В гостиной был уже готов обед. После трапезы Гервейз и Хильда, желая заглушить шум бушующей снаружи грозы, снова раскрыли свои любимые альбомы. Я оставила их.
Не в силах уснуть, я принялась беспокойно расхаживать по просторному залу, раздумывая, что надо сделать и что из этого выйдет. В конце концов я взяла с вешалки толстый плед Гервейза, накинула его поверх своего непромокаемого плаща, тихо выскользнула на террасу через боковую дверь и встала там посреди грозы. Дуновение свежего холодного воздуха и беспрерывный дождь успокоили мои нервы и охладили разум.
У меня появилась надежда, почти уверенность, что половина виденного мною было чем угодно, но только не причудами воображения; я была рада, что не проронила об этом ни слова. Если все это только глупые и суеверные фантазии, то тяжелая работа (вроде той, которой занимались Гервейз и Хильда, а я должна была начать на следующий день) быстро рассеет их.

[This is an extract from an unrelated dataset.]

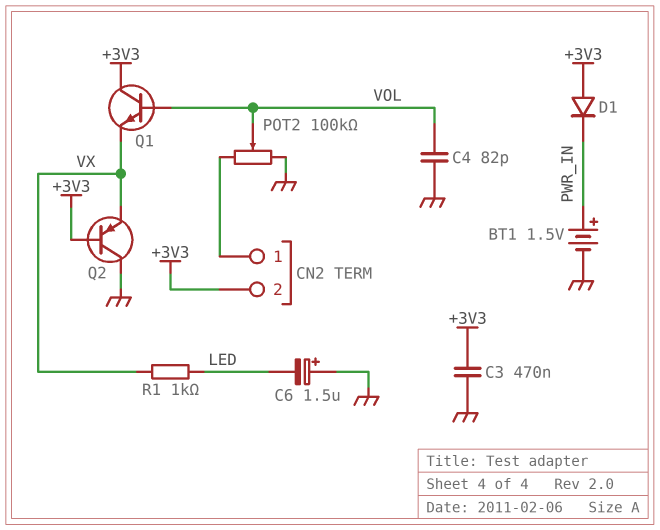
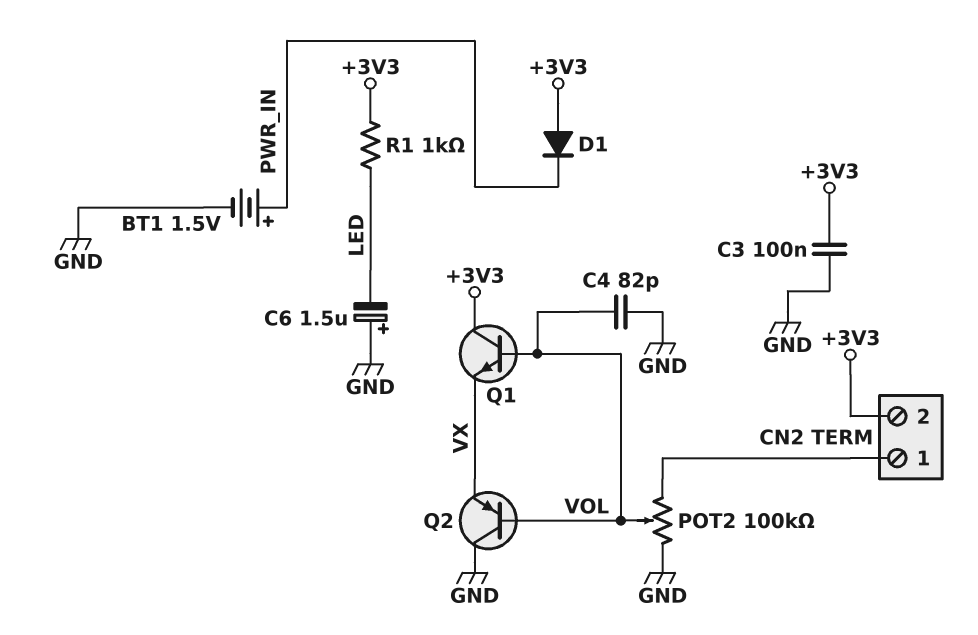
C3: 470nF (+3V3, GND) -> 100nF (+3V3, GND)
Q2: PNP (B +3V3, C GND, E VX) -> PNP (B VOL, C GND, E VX)
R1: 1k (LED, VX) -> 1k (+3V3, LED)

Мои глаза были опущены, когда я повернула к дому, мысленно обсуждая эту тему. На самой нижней ступеньке крыльца леденящий холод и могильный запах охватили меня, словно саван. Подняв глаза, я увидела две темные фигуры, стоявшие ко мне лицом на расстоянии вытянутой руки; я признала в них обреченную пару. Я увидела сверкающие доспехи рыцаря, пурпурные ризы монахини, кровоточащее сердце, вышитое у нее на груди. Я узнала их по необычайно слабому и странному свету, который никогда еще не озарял глаза смертных.
На крыльце было темно. Ни лучика света из кухни или гостиной не падало на эту часть террасы. Эти неземные лица, наконец, можно было разглядеть, и они принадлежала тем, которыми я так восхищалась на картине: суровое, смелое, красивое лицо рыцаря, милое и приятное личико монахини. Но увы! Когда они взглянули на меня, это были лица мертвецов.
Казалось, минуло не более секунды, и их не стало; фигуры и бледный свет растаяли. Как я попала внутрь дома, не помню. Мне удалось тихо открыть дверь гостиной и кивком подозвать Гервейза.
Он встал, держа в руке восковую свечу.
— Что с тобой, Кэйт? — спросил он. — Ты совсем бледная и перепуганная. Ты вся дрожишь.
— Гервейз! Пойдем со мной, пока Хильда не хватилась. Я хочу, чтобы ты сказал мне, сплю я или бодрствую, в своем уме или нет.
Держась за его руку, я повела брата в картинную галерею и молча подняла свечу над двумя портретами.
— «Сэр Рафаэль и леди Алойзия Саксон», — прочел Гервейз. — А что там внизу? «Обреченные, но вместе». Что это значит, Кэйт?
— Не знаю. И даже не пытаюсь угадать, — ответила я.
И там, стоя перед портретом, рассказала ему все. Конечно, никто не удивится, если я скажу, что он выслушал мой рассказ с абсолютным и унизительным недоверием.